Scan the data below. Pull out each line where "DoxyCompactItemize" occurs.

RECORDS PROVIDED –
==================================================

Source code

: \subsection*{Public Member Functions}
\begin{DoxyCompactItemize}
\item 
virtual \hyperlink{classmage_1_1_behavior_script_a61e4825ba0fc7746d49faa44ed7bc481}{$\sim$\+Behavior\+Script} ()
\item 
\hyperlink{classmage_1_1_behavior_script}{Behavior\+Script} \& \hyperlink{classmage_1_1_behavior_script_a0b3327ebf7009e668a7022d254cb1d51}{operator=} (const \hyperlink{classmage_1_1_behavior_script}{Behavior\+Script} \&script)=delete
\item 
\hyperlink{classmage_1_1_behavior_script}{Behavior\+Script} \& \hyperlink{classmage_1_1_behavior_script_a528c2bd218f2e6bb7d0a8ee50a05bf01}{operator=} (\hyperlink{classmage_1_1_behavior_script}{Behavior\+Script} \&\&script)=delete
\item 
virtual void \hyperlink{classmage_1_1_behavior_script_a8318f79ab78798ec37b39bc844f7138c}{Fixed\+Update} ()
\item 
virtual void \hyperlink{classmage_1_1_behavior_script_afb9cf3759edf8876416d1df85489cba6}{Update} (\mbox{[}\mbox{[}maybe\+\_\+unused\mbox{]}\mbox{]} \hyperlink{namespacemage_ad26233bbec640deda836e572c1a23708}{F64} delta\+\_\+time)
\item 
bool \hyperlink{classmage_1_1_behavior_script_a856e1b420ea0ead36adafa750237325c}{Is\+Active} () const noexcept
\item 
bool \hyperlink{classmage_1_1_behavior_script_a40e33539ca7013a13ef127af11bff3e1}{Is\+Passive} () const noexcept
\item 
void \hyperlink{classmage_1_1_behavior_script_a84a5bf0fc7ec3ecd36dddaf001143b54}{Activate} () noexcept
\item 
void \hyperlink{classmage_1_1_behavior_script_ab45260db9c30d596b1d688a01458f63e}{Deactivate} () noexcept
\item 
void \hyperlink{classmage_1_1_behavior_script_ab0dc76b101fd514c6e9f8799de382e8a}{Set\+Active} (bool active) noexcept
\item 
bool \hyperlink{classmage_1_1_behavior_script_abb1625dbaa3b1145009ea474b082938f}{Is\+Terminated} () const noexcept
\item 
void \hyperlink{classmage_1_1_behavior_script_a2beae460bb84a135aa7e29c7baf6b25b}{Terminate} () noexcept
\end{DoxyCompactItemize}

==================================================

ANSWER FOR THE TASK –
\begin{DoxyCompactItemize}
\end{DoxyCompactItemize}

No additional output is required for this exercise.